Reader Review: "Stay True"

by Anthony Conty (Parkville, MD): "Stay True" by Hua Hsu won the Pulitzer this year for Memoir/Autobiography, a new category I was excited to see. It is partly about being the son of immigrants, part a recollection of the 90s and part about grief and loss. The children of immigrants will relate to the beginning, and any 90s kids will identify with the alternative music zines the author writes.
Hsu develops a friendship with Ken that you will recognize from your college days: he is too "preppy" and "cookie-cutter," but they form a bond based on proximity. If you went to college in the mid-1990s, their pop culture conversations would make you cringe with recognition, but the philosophy discussions are beyond anything I produced in those days.
As a college student in that decade, I struggled to find an identity through music.
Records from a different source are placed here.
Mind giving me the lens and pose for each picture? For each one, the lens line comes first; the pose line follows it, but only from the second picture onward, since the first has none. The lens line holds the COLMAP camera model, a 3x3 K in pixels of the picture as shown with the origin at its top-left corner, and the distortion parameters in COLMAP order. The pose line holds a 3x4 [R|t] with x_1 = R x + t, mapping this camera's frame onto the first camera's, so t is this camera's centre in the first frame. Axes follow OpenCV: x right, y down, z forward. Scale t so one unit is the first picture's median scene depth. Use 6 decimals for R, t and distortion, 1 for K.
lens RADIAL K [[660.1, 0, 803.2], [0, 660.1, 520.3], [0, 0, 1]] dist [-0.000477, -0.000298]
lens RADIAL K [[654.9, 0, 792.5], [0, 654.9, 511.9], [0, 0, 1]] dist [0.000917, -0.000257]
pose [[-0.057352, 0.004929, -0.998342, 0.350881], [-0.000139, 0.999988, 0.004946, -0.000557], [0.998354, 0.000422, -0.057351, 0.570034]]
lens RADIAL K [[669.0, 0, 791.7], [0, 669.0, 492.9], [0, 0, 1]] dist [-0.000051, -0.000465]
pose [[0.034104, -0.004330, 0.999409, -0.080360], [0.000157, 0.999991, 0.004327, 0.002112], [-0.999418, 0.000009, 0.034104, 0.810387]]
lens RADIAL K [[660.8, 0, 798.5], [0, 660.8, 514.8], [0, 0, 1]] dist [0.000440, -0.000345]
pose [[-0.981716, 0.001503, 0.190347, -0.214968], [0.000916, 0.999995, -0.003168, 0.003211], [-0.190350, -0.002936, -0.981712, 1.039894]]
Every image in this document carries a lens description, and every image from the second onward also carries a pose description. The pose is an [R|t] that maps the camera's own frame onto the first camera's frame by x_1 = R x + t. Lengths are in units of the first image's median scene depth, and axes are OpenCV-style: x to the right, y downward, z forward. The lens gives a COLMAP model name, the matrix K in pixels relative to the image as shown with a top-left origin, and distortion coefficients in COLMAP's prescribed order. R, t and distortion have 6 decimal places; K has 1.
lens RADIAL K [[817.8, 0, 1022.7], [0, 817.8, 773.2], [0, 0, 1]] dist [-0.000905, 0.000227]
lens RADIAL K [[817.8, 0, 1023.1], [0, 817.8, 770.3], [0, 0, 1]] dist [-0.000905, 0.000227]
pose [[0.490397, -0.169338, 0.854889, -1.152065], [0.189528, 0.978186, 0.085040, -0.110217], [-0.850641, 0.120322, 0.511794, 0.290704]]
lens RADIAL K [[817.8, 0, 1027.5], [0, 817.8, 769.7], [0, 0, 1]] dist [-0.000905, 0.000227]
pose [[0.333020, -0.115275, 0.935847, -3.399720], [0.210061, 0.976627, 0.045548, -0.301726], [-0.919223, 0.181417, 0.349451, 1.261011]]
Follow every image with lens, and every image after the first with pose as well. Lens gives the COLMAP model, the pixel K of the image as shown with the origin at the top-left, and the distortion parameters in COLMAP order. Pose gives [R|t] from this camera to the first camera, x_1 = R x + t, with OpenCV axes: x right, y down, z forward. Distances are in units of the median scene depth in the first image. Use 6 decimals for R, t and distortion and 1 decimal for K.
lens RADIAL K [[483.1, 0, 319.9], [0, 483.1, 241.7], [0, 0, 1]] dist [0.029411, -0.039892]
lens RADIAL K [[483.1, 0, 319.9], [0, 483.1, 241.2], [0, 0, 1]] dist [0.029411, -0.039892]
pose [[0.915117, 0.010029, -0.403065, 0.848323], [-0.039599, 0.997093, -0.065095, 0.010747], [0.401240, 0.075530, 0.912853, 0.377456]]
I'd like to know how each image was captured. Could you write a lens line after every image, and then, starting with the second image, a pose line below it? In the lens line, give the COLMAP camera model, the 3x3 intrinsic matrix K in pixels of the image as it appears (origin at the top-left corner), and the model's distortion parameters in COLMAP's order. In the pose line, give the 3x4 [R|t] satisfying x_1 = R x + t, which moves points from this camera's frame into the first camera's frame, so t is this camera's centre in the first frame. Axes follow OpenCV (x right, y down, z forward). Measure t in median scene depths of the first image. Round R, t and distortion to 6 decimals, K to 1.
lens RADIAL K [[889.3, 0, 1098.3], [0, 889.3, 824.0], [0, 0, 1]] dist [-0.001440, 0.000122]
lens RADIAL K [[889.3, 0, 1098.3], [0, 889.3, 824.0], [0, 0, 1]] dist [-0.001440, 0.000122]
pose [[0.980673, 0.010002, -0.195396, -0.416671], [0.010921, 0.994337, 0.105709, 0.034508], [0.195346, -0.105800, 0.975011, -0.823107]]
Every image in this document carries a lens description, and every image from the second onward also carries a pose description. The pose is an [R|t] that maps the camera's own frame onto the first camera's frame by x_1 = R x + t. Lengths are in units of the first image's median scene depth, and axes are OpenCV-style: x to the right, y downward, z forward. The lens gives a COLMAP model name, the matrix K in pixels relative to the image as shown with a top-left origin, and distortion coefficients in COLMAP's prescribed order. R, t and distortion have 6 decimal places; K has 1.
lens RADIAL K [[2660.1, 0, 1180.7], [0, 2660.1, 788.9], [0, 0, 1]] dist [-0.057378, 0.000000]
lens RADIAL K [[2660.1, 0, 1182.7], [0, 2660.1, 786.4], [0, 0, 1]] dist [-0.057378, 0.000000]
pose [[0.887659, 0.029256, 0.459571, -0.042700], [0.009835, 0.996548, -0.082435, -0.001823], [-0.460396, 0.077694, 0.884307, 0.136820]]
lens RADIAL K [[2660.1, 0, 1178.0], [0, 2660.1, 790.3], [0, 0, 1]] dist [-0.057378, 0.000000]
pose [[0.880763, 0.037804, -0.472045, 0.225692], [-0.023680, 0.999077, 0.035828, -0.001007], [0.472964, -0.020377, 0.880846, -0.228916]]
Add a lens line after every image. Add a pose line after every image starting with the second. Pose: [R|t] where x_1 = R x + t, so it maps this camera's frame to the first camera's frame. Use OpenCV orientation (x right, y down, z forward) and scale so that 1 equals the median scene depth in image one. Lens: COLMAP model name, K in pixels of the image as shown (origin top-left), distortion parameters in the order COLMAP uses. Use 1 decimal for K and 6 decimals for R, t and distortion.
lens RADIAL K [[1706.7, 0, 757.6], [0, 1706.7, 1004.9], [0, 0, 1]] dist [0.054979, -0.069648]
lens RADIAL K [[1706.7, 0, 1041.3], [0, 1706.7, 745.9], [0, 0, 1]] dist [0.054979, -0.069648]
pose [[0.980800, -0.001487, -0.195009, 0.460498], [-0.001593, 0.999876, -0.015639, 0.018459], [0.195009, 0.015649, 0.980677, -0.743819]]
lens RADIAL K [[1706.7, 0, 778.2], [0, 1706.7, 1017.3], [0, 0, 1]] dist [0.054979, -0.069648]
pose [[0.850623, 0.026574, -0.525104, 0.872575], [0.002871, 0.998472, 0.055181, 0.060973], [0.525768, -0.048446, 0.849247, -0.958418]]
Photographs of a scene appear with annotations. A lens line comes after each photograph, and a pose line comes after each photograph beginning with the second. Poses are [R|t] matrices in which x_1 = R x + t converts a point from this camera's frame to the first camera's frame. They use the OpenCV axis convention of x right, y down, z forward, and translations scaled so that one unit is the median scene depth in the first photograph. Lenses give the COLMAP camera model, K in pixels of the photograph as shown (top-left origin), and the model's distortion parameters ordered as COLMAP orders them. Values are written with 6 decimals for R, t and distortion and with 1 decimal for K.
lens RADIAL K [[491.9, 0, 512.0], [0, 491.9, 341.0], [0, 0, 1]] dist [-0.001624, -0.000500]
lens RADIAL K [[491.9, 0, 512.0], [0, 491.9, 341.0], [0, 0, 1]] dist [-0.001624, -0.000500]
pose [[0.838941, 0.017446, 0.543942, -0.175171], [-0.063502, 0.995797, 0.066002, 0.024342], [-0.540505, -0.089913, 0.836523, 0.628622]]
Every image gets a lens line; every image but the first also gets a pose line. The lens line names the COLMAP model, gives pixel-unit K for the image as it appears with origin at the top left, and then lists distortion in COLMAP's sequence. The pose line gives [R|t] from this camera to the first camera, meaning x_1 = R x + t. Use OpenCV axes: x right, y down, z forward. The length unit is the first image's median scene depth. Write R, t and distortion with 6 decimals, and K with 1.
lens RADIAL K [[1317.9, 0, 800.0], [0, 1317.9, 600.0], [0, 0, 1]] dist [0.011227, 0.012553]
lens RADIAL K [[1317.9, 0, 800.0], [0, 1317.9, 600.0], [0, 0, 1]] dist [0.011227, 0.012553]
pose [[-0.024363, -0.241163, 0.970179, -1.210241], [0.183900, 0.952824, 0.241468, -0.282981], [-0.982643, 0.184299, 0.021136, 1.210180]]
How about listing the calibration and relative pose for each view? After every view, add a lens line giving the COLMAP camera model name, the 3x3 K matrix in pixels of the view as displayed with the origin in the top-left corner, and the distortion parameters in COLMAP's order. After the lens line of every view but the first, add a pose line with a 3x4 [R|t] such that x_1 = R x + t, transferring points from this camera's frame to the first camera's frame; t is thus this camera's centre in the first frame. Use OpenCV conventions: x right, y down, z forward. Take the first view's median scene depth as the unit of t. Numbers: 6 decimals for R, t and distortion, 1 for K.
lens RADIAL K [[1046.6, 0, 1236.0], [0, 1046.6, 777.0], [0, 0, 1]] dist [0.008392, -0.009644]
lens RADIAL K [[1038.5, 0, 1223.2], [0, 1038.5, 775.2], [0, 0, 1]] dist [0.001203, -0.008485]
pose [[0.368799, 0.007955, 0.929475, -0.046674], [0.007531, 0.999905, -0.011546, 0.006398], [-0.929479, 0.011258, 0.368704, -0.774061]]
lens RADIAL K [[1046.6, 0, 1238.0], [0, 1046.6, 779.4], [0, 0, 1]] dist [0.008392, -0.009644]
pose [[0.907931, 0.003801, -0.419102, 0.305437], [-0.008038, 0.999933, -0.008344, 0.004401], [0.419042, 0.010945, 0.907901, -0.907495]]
I liked the popular songs by edgy bands, and Hua struggles to reconcile liking what others do. My age bracket may relate to this more than others. 90s kids struggled to find an appropriate identity and blend in without conforming. It sounds paradoxical, but to me, it made sense.
When we reach the halfway point, where Hua and Ken are still discussing music, philosophers, and film, we realize that the writer focuses on life instead of death. When the deadly carjacking occurs, we have already grown attached to Ken and see why this untimely demise hit Hua so hard. He already illustrated why Ken had so much promise.
If you had not read the flap, you would not have known what was coming, and the climax would have hit harder; nonetheless, you miss Ken and realize that the songs and movies would forever remind Hua of him. After the death of a friend, how do you find meaning in the rest of the world when your loss makes everything seem secondary?